Segundo o levantamento, o total de animais em confinamento em 1º de abril de 2026 foi de 11,58 milhões de cabeças, praticamente em linha com as expectativas do mercado e equivalente a 99,7% do registrado no mesmo período do ano anterior.
Os dados mostram que as colocações de animais em março somaram 1,71 milhão de cabeças, o que representa cerca de 93% do volume observado em março de 2025 e levemente abaixo das estimativas pré-relatório.
No acumulado dos últimos seis meses, as colocações totalizam 10,25 milhões de cabeças, ou 94% do registrado no mesmo período do ano anterior.

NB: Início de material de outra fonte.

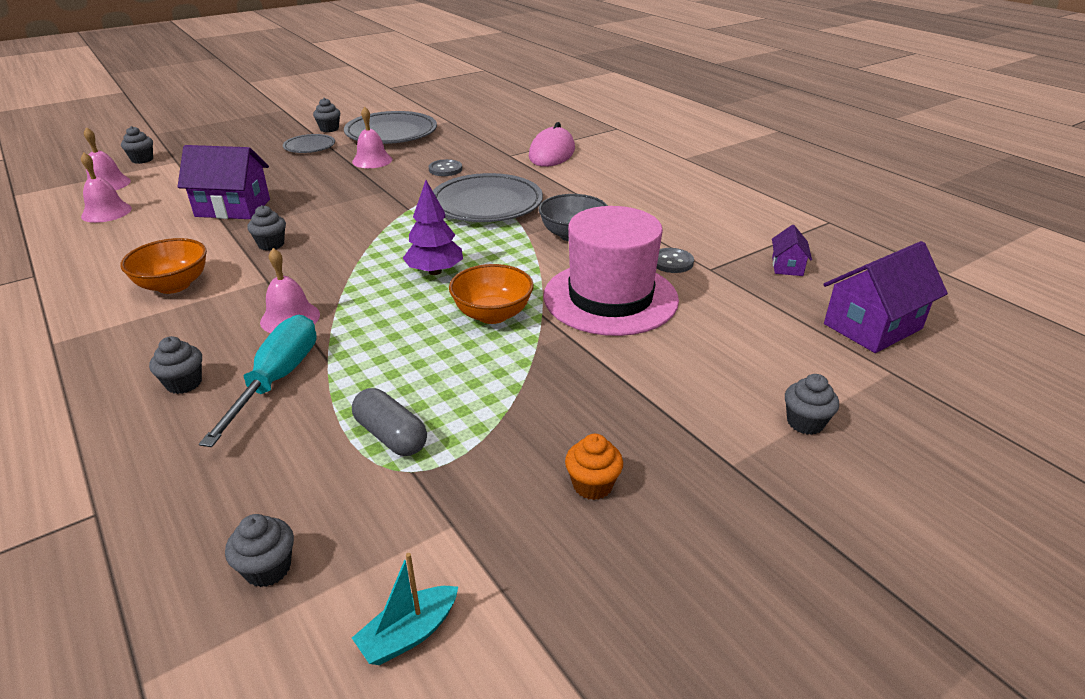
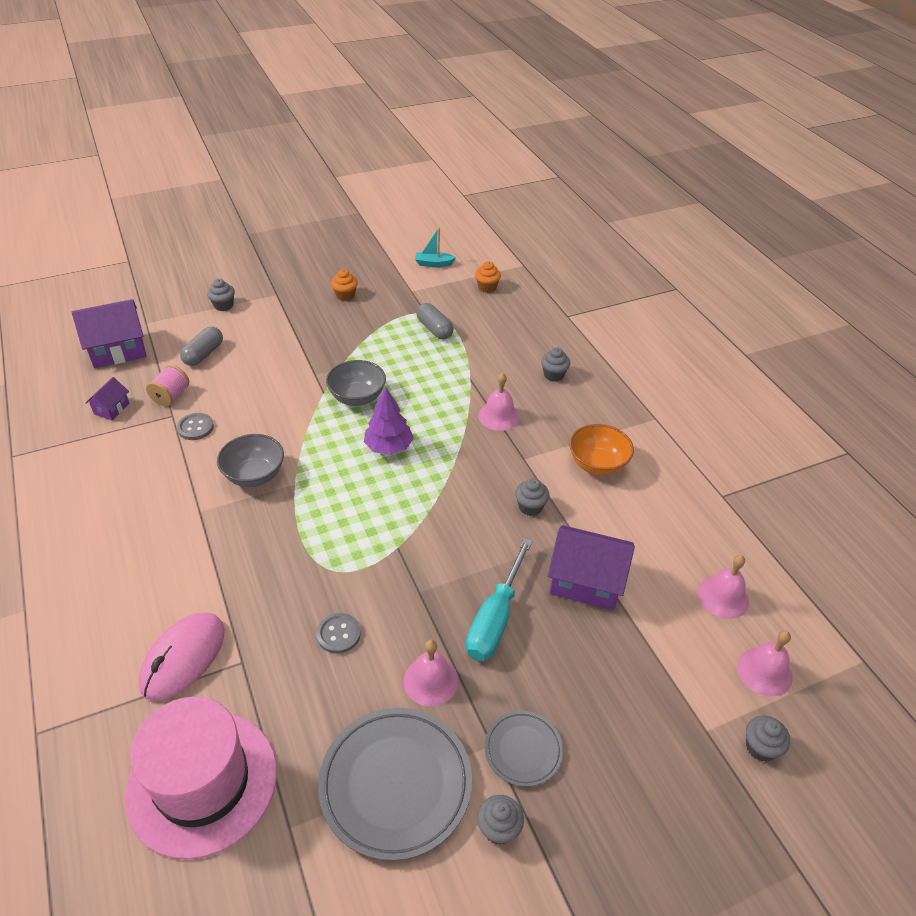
camera: 170 degrees left, 10 degrees up
turquoise screwdriver [199,315,317,447] -> turquoise screwdriver moved to [466,538,532,661]
grey cupcake [225,514,294,587] -> orange cupcake [475,261,501,293]
turquoise boat [352,553,458,665] -> turquoise boat turned 150 degrees counterclockwise [415,228,456,267]
grey plate [433,173,543,222] -> none
orange bowl [449,264,534,324] -> grey bowl [326,360,386,406]
pink hat [543,206,679,336] -> pink hat moved to [125,697,277,860]
none -> pink spool [146,365,189,406]
none -> grey capsule [180,327,223,366]

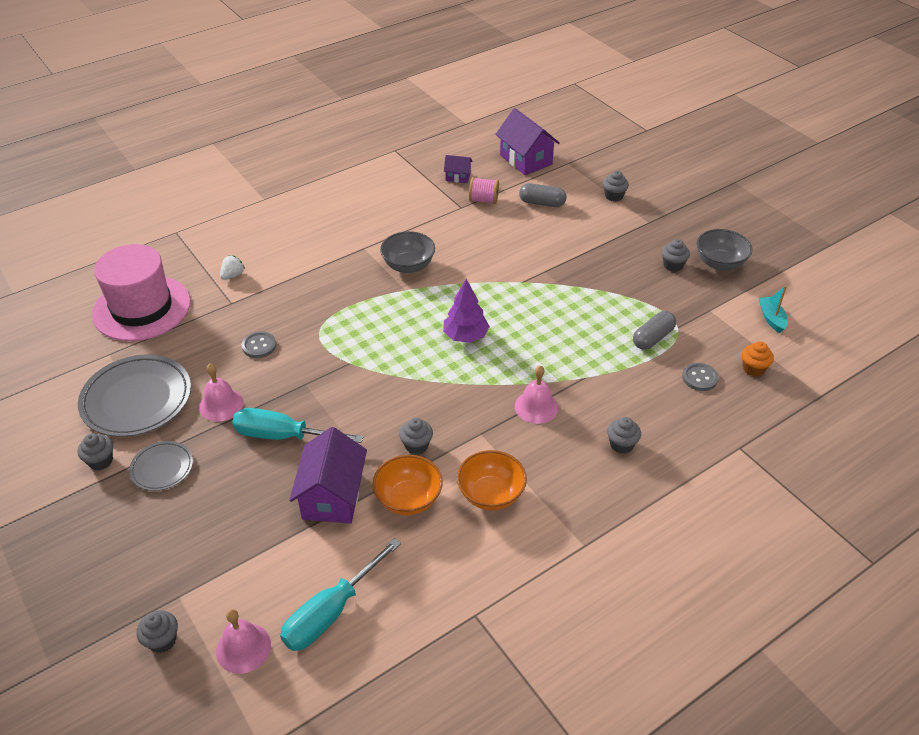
camera: 80 degrees right, 0 degrees up
pink mouse [139,613,225,701] -> white strawberry [220,255,245,280]
grey button [177,413,214,440] -> grey button moved to [682,363,719,391]
grey bowl [326,360,386,406] -> grey bowl moved to [697,229,752,271]
orange cupcake [331,269,358,301] -> grey cupcake [662,239,690,272]
pink bell [698,555,749,619] -> turquoise screwdriver [280,538,401,651]
none -> orange bowl [372,455,443,515]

Já as saídas de animais para abate alcançaram 1,63 milhão de cabeças em março, o equivalente a 94,5% do ritmo de 2025 e acima das projeções do mercado.
Esse resultado chama atenção porque ocorreu mesmo com a paralisação parcial de uma importante unidade de processamento: a planta da JBS em Greeley, no Colorado, permaneceu fechada por aproximadamente metade do mês devido a uma greve de trabalhadores.
O fato de tanto entradas como saídas estarem abaixo do ano anterior sugere um ritmo mais moderado de movimentação nos confinamentos, ainda que as saídas tenham superado as expectativas, mesmo diante de limitações operacionais.
Outro destaque do relatório está no volume de animais com maior tempo de permanência nos confinamentos.
Os bovinos com mais de 150 dias somaram 3,63 milhões de cabeças, enquanto aqueles com 180 dias ou mais totalizaram 1,65 milhão. Em ambos os casos, trata-se dos maiores níveis já registrados na série histórica, independentemente do mês.
Esse aumento pode indicar um alongamento no tempo de permanência dos animais nos confinamentos, o que, por sua vez, pode estar relacionado ao ritmo de abate, à estratégia dos confinadores ou às condições de mercado.
O relatório também mostra que as novilhas representam 37,3% do total de animais em confinamento, uma queda de 1,5 ponto percentual em relação a janeiro.
Apesar da redução, o nível permanece alinhado com os padrões observados em anos recentes, como 2020, 2022 e 2025.
A manutenção desse patamar sugere que, até o momento, não há uma mudança estrutural clara na participação de fêmeas no confinamento.
No conjunto, os dados apontam para um cenário de relativa estabilidade no volume total de animais, combinado com um ritmo mais contido de reposição e níveis recordes de permanência nos confinamentos.
Esses fatores ajudam a compor o quadro da oferta de carne bovina nos próximos meses e devem seguir no radar do mercado, especialmente diante da interação entre disponibilidade de animais, capacidade de abate e comportamento dos preços.
Fonte: BEEF Magazine, traduzida e adaptada pela Equipe BeefPoint.